Ses études doctorales lui ont permis d’explorer les raisons poussant les femmes à ne pas assumer des postes à responsabilité dans l’Église. «La Bible a créé des disparités entre les sexes, ce qui m’a vraiment perturbée», déclare la pasteure Mwaniki. «Le débat ne cessait de revenir sur le fait que les femmes ne peuvent pas être ordonnées prêtres, car elles ne représentent pas le Dieu masculin», dit-elle. «Or, la Genèse parle de l’image de Dieu, l’homme et la femme sont tous deux créés à l’image de Dieu».

Sa volonté de promouvoir la justice sensible à la spécificité des sexes est le socle de son mandat au sein de la Conférence des Églises de toute l’Afrique dont l’un des piliers programmatiques est précisément la défense des causes sur les questions de genre, pour les femmes et les jeunes.

La pasteure Mwaniki est particulièrement préoccupée par les conditions de vie difficiles des veuves en Afrique. «Lorsque son mari décède, une veuve n’est plus considérée comme un être humain, mais comme un objet», explique-t-elle. «La Conférence des Églises de toute l’Afrique a reconnu qu’il est nécessaire de sensibiliser davantage au sort pénible réservé aux veuves».

Ainsi, la campagne baptisée «Justice pour les veuves» lancée par la Conférence des Églises de toute l’Afrique permet aux Églises de toucher de petites subventions et d’utiliser des ressources sous la forme d’une boîte à outils pour mieux sensibiliser au sort des veuves et leur venir en aider.

La pasteure Mwaniki a également joué un rôle moteur dans le lancement du programme «Champions de la justice de genre» dans le cadre duquel des hommes de six pays africains pilotes s’expriment sur la prévention de la violence sexiste.

«Dans de nombreuses communautés, ce sont des hommes qui dirigent nos Églises et nos sociétés», constate-t-elle. «Nos voix ne sont pas entendues, mais celles des hommes le sont.
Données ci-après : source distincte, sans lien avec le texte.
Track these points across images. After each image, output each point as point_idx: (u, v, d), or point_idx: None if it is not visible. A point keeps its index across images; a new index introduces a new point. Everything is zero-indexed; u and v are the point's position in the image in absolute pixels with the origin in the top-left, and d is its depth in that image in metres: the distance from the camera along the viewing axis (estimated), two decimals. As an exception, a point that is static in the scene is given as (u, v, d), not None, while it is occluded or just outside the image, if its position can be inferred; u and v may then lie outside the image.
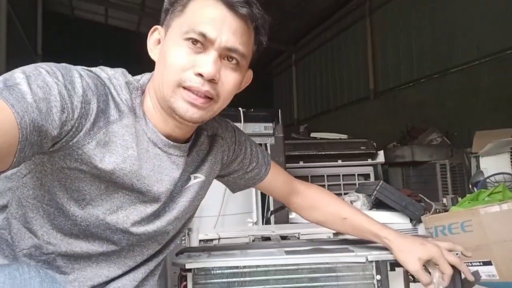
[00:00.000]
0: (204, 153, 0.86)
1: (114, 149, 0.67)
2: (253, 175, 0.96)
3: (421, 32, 5.34)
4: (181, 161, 0.78)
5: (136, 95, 0.72)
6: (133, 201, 0.73)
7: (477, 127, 3.39)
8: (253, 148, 0.96)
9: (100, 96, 0.66)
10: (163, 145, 0.74)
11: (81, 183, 0.67)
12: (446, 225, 1.64)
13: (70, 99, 0.60)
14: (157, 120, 0.74)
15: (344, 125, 6.15)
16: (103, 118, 0.66)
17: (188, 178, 0.82)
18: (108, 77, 0.70)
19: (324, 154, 3.17)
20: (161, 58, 0.71)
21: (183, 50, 0.68)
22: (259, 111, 2.32)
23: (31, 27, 5.29)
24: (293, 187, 1.01)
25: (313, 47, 8.22)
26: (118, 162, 0.67)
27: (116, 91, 0.69)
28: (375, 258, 0.87)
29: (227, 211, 2.03)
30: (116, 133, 0.68)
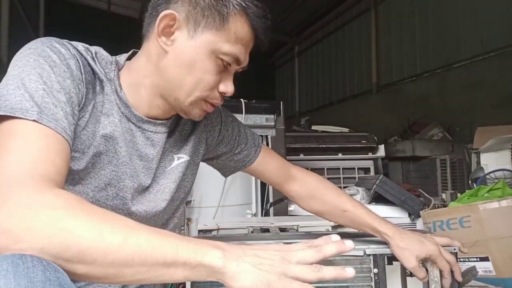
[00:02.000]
0: (188, 132, 0.86)
1: (99, 117, 0.70)
2: (242, 156, 0.95)
3: (425, 26, 5.29)
4: (156, 137, 0.77)
5: (110, 69, 0.72)
6: (120, 177, 0.73)
7: (479, 123, 3.38)
8: (241, 129, 0.96)
9: (85, 67, 0.67)
10: (136, 120, 0.74)
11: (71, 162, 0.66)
12: (445, 220, 1.64)
13: (77, 87, 0.65)
14: (137, 98, 0.74)
15: (345, 119, 6.14)
16: (91, 89, 0.69)
17: (172, 159, 0.82)
18: (84, 49, 0.70)
19: (325, 147, 3.18)
20: (185, 60, 0.70)
21: (214, 68, 0.70)
22: (260, 102, 2.31)
23: (33, 13, 5.26)
24: (289, 173, 0.99)
25: (316, 39, 8.16)
26: (99, 129, 0.69)
27: (93, 61, 0.70)
28: (372, 251, 0.88)
29: (226, 202, 2.04)
30: (101, 103, 0.70)
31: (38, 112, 0.56)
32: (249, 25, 0.71)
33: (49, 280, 0.43)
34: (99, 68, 0.71)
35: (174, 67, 0.71)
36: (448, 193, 2.56)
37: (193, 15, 0.68)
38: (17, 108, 0.55)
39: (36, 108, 0.56)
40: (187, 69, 0.70)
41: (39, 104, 0.57)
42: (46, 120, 0.56)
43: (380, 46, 6.29)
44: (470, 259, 1.55)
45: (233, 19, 0.69)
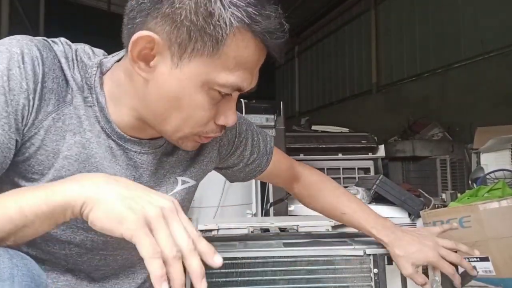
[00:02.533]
0: (194, 151, 0.74)
1: (65, 134, 0.60)
2: (254, 166, 0.87)
3: (426, 26, 5.29)
4: (141, 159, 0.66)
5: (90, 73, 0.61)
6: None
7: (479, 123, 3.38)
8: (254, 137, 0.86)
9: (50, 72, 0.57)
10: (117, 137, 0.63)
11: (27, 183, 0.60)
12: (445, 220, 1.64)
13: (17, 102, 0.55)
14: (121, 112, 0.62)
15: (345, 119, 6.14)
16: (53, 99, 0.58)
17: (175, 181, 0.72)
18: (62, 50, 0.60)
19: (325, 147, 3.18)
20: (167, 93, 0.57)
21: (207, 101, 0.57)
22: (261, 102, 2.31)
23: (33, 13, 5.26)
24: (295, 172, 0.94)
25: (316, 39, 8.16)
26: (62, 149, 0.59)
27: (68, 66, 0.60)
28: (373, 251, 0.87)
29: (226, 202, 2.04)
30: (69, 116, 0.60)
31: None
32: (256, 44, 0.55)
33: (16, 266, 0.44)
34: (75, 75, 0.60)
35: (156, 99, 0.58)
36: (448, 193, 2.56)
37: (176, 38, 0.53)
38: None
39: None
40: (172, 103, 0.57)
41: None
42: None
43: (380, 46, 6.29)
44: (470, 259, 1.55)
45: (232, 41, 0.54)
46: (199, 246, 0.46)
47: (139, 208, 0.45)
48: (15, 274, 0.43)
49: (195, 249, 0.46)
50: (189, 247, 0.45)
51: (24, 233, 0.47)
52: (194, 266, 0.45)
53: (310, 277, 0.88)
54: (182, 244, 0.45)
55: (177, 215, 0.47)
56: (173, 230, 0.45)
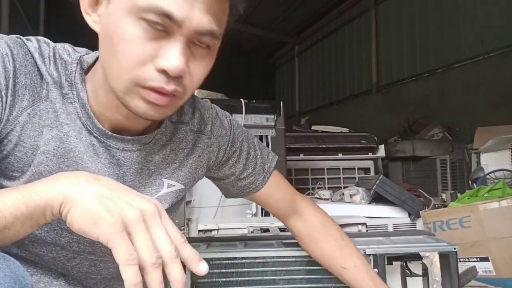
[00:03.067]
0: (185, 153, 0.71)
1: (42, 129, 0.57)
2: (247, 183, 0.80)
3: (426, 26, 5.29)
4: (124, 156, 0.63)
5: (70, 70, 0.59)
6: None
7: (479, 123, 3.38)
8: (251, 151, 0.80)
9: (21, 68, 0.55)
10: (99, 133, 0.60)
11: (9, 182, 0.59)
12: (445, 220, 1.64)
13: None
14: (103, 106, 0.60)
15: (345, 119, 6.14)
16: (27, 95, 0.56)
17: (161, 184, 0.68)
18: (36, 46, 0.58)
19: (325, 147, 3.17)
20: (106, 37, 0.53)
21: (139, 34, 0.50)
22: (260, 102, 2.31)
23: (33, 13, 5.26)
24: (296, 206, 0.85)
25: (316, 39, 8.16)
26: (40, 145, 0.57)
27: (42, 61, 0.58)
28: (373, 251, 0.87)
29: (226, 202, 2.04)
30: (45, 111, 0.58)
31: None
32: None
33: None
34: (50, 70, 0.58)
35: (102, 49, 0.55)
36: (448, 193, 2.57)
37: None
38: None
39: None
40: (109, 46, 0.53)
41: None
42: None
43: (380, 46, 6.29)
44: (470, 259, 1.55)
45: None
46: (182, 252, 0.44)
47: (117, 209, 0.43)
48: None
49: (177, 256, 0.43)
50: (171, 253, 0.42)
51: (5, 235, 0.45)
52: (175, 274, 0.42)
53: (310, 277, 0.88)
54: (163, 250, 0.42)
55: (159, 219, 0.44)
56: (153, 235, 0.43)
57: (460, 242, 1.52)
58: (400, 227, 1.92)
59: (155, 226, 0.44)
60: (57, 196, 0.44)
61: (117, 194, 0.45)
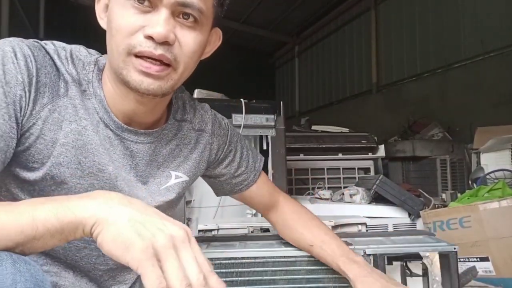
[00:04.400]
0: (188, 148, 0.78)
1: (61, 124, 0.63)
2: (240, 180, 0.88)
3: (426, 26, 5.29)
4: (137, 148, 0.69)
5: (88, 70, 0.66)
6: (87, 189, 0.65)
7: (479, 123, 3.38)
8: (243, 151, 0.89)
9: (42, 68, 0.61)
10: (115, 127, 0.67)
11: (28, 173, 0.63)
12: (445, 220, 1.64)
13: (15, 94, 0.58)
14: (116, 100, 0.66)
15: (345, 119, 6.14)
16: (48, 93, 0.61)
17: (169, 176, 0.75)
18: (54, 48, 0.64)
19: (325, 147, 3.17)
20: (109, 24, 0.62)
21: (128, 11, 0.59)
22: (260, 102, 2.31)
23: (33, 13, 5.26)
24: (275, 199, 0.93)
25: (316, 39, 8.16)
26: (60, 138, 0.62)
27: (61, 62, 0.64)
28: (373, 251, 0.87)
29: (226, 202, 2.04)
30: (64, 107, 0.63)
31: None
32: None
33: (19, 272, 0.43)
34: (69, 69, 0.64)
35: (107, 41, 0.63)
36: (448, 193, 2.57)
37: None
38: None
39: None
40: (109, 30, 0.62)
41: None
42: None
43: (380, 46, 6.29)
44: (470, 259, 1.55)
45: None
46: (210, 282, 0.45)
47: (148, 235, 0.44)
48: (17, 280, 0.42)
49: (205, 285, 0.44)
50: (199, 281, 0.44)
51: (33, 244, 0.46)
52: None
53: (310, 277, 0.88)
54: (192, 278, 0.43)
55: (189, 245, 0.46)
56: (183, 261, 0.44)
57: (460, 242, 1.52)
58: (400, 227, 1.92)
59: (185, 252, 0.45)
60: (91, 217, 0.46)
61: (149, 219, 0.46)
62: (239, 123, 2.09)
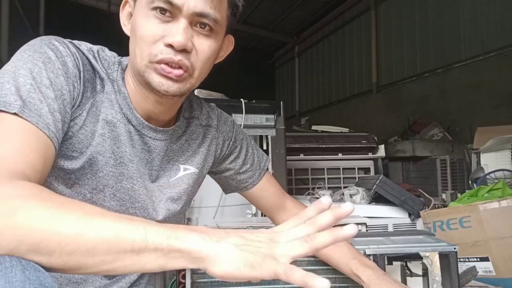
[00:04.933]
0: (196, 143, 0.83)
1: (98, 116, 0.69)
2: (246, 177, 0.92)
3: (426, 26, 5.29)
4: (155, 144, 0.75)
5: (113, 69, 0.72)
6: (117, 177, 0.71)
7: (479, 123, 3.38)
8: (249, 149, 0.93)
9: (84, 66, 0.67)
10: (137, 123, 0.72)
11: (66, 162, 0.66)
12: (445, 220, 1.64)
13: (73, 84, 0.64)
14: (138, 99, 0.72)
15: (346, 119, 6.14)
16: (90, 88, 0.68)
17: (178, 169, 0.80)
18: (87, 48, 0.70)
19: (325, 147, 3.17)
20: (132, 32, 0.69)
21: (151, 21, 0.65)
22: (261, 102, 2.31)
23: (33, 13, 5.26)
24: (283, 202, 0.95)
25: (316, 39, 8.16)
26: (97, 129, 0.68)
27: (95, 60, 0.70)
28: (373, 251, 0.87)
29: (226, 202, 2.04)
30: (101, 102, 0.69)
31: (20, 106, 0.55)
32: None
33: (28, 279, 0.42)
34: (101, 67, 0.70)
35: (130, 45, 0.69)
36: (448, 193, 2.57)
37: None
38: (1, 101, 0.55)
39: (20, 102, 0.56)
40: (134, 37, 0.68)
41: (23, 98, 0.56)
42: (27, 115, 0.55)
43: (380, 46, 6.29)
44: (470, 259, 1.55)
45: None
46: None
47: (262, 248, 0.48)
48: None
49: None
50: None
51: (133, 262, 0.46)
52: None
53: (310, 277, 0.88)
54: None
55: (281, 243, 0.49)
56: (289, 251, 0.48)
57: (460, 242, 1.52)
58: (400, 227, 1.92)
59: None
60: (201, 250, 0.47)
61: (250, 238, 0.49)
62: (239, 123, 2.09)
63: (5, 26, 3.65)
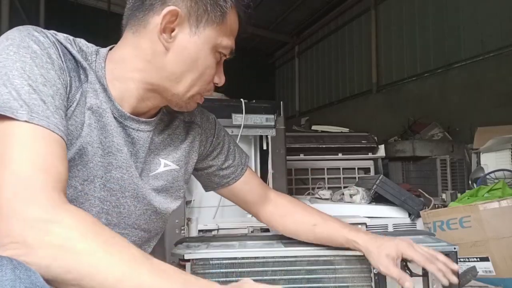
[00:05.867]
0: (179, 139, 0.83)
1: (85, 106, 0.68)
2: (228, 173, 0.93)
3: (426, 26, 5.29)
4: (137, 135, 0.74)
5: (92, 59, 0.70)
6: (106, 167, 0.70)
7: (479, 123, 3.38)
8: (231, 145, 0.94)
9: (65, 55, 0.65)
10: (118, 115, 0.71)
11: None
12: (445, 220, 1.64)
13: (61, 77, 0.63)
14: (122, 92, 0.71)
15: (346, 119, 6.14)
16: (76, 77, 0.67)
17: (158, 163, 0.79)
18: (64, 37, 0.68)
19: (325, 147, 3.17)
20: (185, 57, 0.70)
21: (213, 61, 0.72)
22: (261, 102, 2.31)
23: (33, 13, 5.25)
24: (267, 194, 0.98)
25: (316, 39, 8.16)
26: (85, 119, 0.67)
27: (74, 49, 0.68)
28: (373, 252, 0.87)
29: (226, 202, 2.03)
30: (86, 91, 0.68)
31: (28, 112, 0.54)
32: (238, 17, 0.74)
33: (19, 278, 0.42)
34: (81, 57, 0.68)
35: (174, 63, 0.70)
36: (448, 193, 2.57)
37: (195, 11, 0.68)
38: (6, 108, 0.53)
39: (26, 107, 0.54)
40: (189, 65, 0.70)
41: (27, 102, 0.55)
42: (37, 119, 0.55)
43: (380, 46, 6.29)
44: (470, 259, 1.55)
45: (231, 12, 0.71)
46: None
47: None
48: (17, 286, 0.42)
49: None
50: None
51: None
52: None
53: (310, 277, 0.88)
54: None
55: None
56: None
57: (460, 242, 1.52)
58: (400, 227, 1.92)
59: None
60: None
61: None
62: (239, 123, 2.09)
63: (5, 26, 3.64)
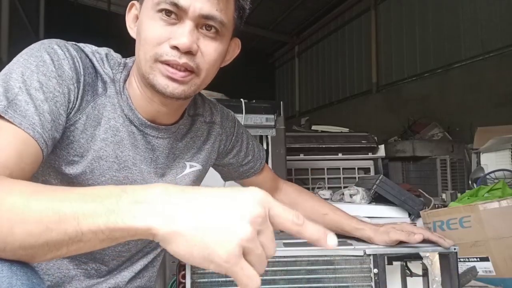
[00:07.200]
0: (201, 140, 0.85)
1: (100, 120, 0.69)
2: (248, 168, 0.97)
3: (426, 26, 5.29)
4: (157, 143, 0.75)
5: (117, 70, 0.72)
6: (121, 182, 0.72)
7: (479, 123, 3.38)
8: (249, 141, 0.97)
9: (86, 69, 0.67)
10: (139, 123, 0.73)
11: (68, 167, 0.68)
12: (445, 220, 1.64)
13: (68, 87, 0.64)
14: (141, 101, 0.72)
15: (346, 119, 6.14)
16: (90, 91, 0.68)
17: (184, 166, 0.81)
18: (91, 51, 0.71)
19: (325, 147, 3.17)
20: (138, 34, 0.70)
21: (157, 23, 0.65)
22: (261, 102, 2.31)
23: (33, 13, 5.26)
24: (277, 184, 1.04)
25: (316, 39, 8.16)
26: (100, 133, 0.69)
27: (98, 63, 0.70)
28: (373, 251, 0.88)
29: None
30: (102, 105, 0.70)
31: (4, 107, 0.56)
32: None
33: (16, 275, 0.42)
34: (106, 70, 0.71)
35: (136, 47, 0.70)
36: (448, 193, 2.56)
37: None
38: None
39: (5, 103, 0.56)
40: (139, 39, 0.69)
41: (10, 99, 0.57)
42: (10, 115, 0.56)
43: (380, 46, 6.29)
44: (470, 259, 1.55)
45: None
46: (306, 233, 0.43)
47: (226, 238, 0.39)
48: (13, 283, 0.41)
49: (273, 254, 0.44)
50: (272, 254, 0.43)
51: (79, 246, 0.42)
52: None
53: (310, 277, 0.88)
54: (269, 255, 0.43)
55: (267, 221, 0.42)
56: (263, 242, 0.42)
57: (460, 242, 1.52)
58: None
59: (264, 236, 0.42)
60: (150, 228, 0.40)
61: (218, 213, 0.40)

Les femmes sont aisément muselées, c’est pourquoi nous plaidons la défense de la justice de genre par la voix des hommes».

Que ce soit par la théologie, les programmes ou par le simple récit de son histoire, la pasteure Mwaniki croit et aspire à un monde dans lequel toute personne vit dans la dignité et le sentiment d’avoir la même valeur devant Dieu.

«Nous devons être déterminé-e-s à opérer une transformation, pour le simple fait que le monde et la culture doivent savoir que nous, les femmes, sommes des êtres humains à part entière créées à l’image de Dieu», clame-t-elle. «Nos qualités de meneuses sont des qualités humaines qui ne sont ni masculines ni féminines».